Swords to ploughshares: Russian ICBMs to be repurposed as commercial launch rockets (VIDEO)
The conversion program is likely to begin in about two years, according to one of the developers of Topol ICBMs, Yury Solomonov. He is currently involved with the diversification department of the United Rocket and Space Corporation, a state-run corporation that serves as an umbrella for several leading Russian space industries.
“What we need is greenlight from the President, which we expect in November. Then we can prepare a launch in two years,” Solomonov told reporters. The proposed conversion program, which has already been approved by the Russian government, will deliver competitive launch vehicles from outdated ICBMs and will also support jobs in the Russian space industry thanks to new contracts.
Topol-M (known in the West as the SS-27 Sickle) inter-continental ballistic missile (ICBM) systems use RT-2PM2 rocket boosters. They may be refurbished as civilian launch rockets in the same way as their predecessors, the RT-2PMs. Some of the old 3-stage solid-propellant rockets were re-made into launch vehicles called Start and Start-1, which had five and four stages respectively. The four-stage variant was used to place satellites into orbit, but the only attempt to do so with the five-stage Start rocket ended in failure.
The Russian armed forces are currently in the process of replacing Topol-M missiles with the more modern RS-24 Yars, which have been produced since 2010. The Yars is available in both silo-based and road-mobile variants.
Seven Start rockets were launched between 1993 and 2006, with only one failure. The rockets boosted from the Plesetsk military cosmodrome and the now-mothballed Svobodny, both in Russia. The Israeli EROS B Earth observation satellite was the most notable of the payloads launched.
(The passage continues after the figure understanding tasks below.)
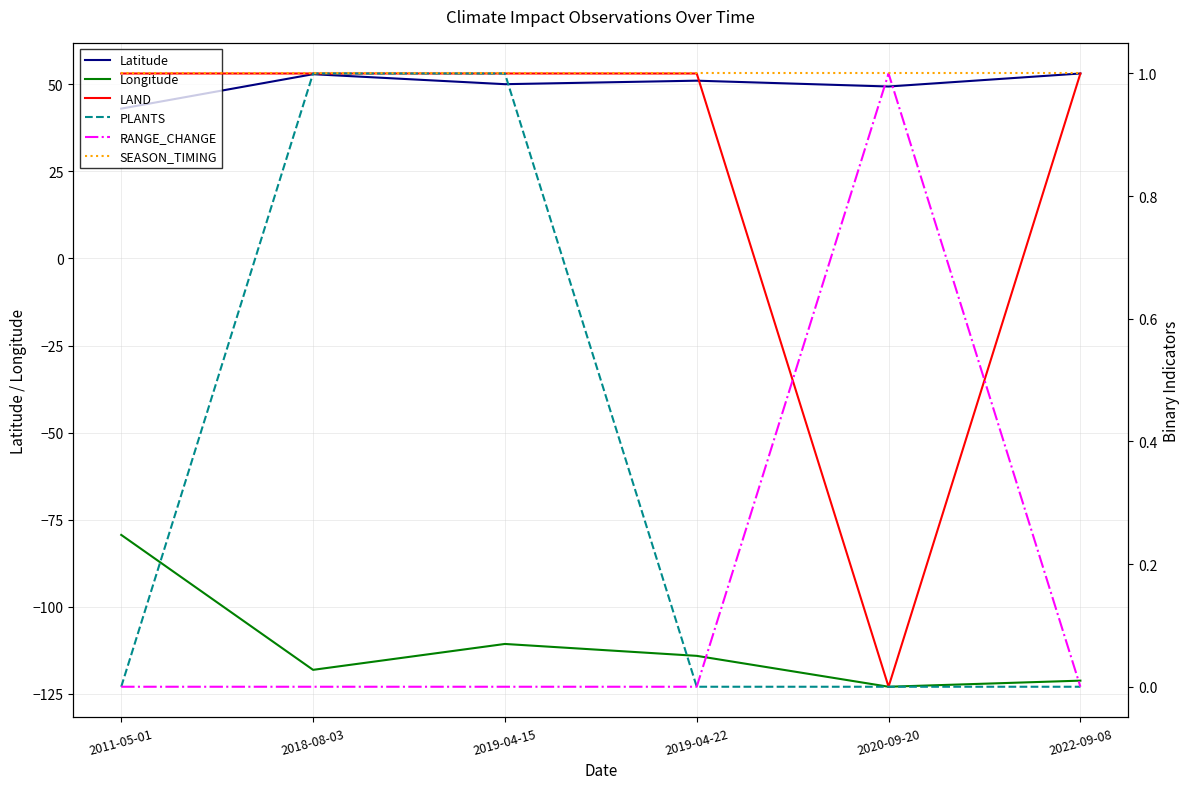

List the labels in order of Latitude value, largest first.

2022-09-08, 2018-08-03, 2019-04-22, 2019-04-15, 2020-09-20, 2011-05-01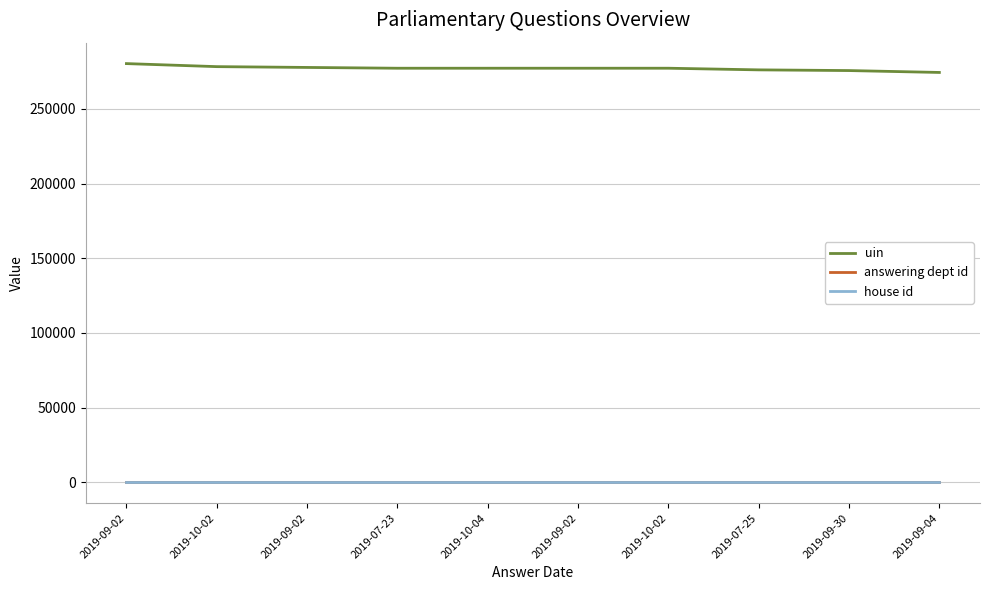

Does the chart display data point markers on the line(s)?

No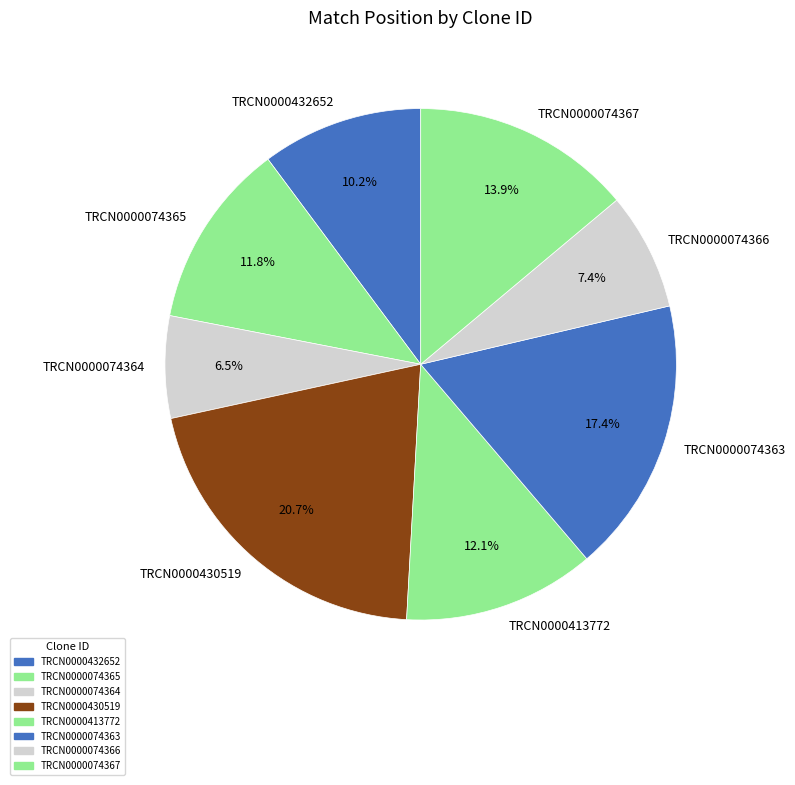

Count the number of slices in the pie.

8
Russia has a history of repurposing ICBM boosters as civilian launch vehicles. The Rokot booster is the converted version of the RS-18B (UR-100N). It has been used in over 30 missions, most recently in April, and at least one more launch is schedule for the next year. The future of the Rokot is bleak, however, as the booster’s control systems were produced in Ukraine. Due to the strained relations between Kiev and Moscow, unless Russia develops a replacement the remaining stockpile of the 'Stilettos,' as the missile is called by NATO, is likely to be scrapped.
An older version of the RS-18 was also redesigned as a civilian booster, called Strela, but only had three launches. Unlike the Rokot, it was launched from a silo and lacked a third stage. Some of the Cold War-era RS-36 missiles were likewise repurposed as the Cyclone and Dnepr launch systems.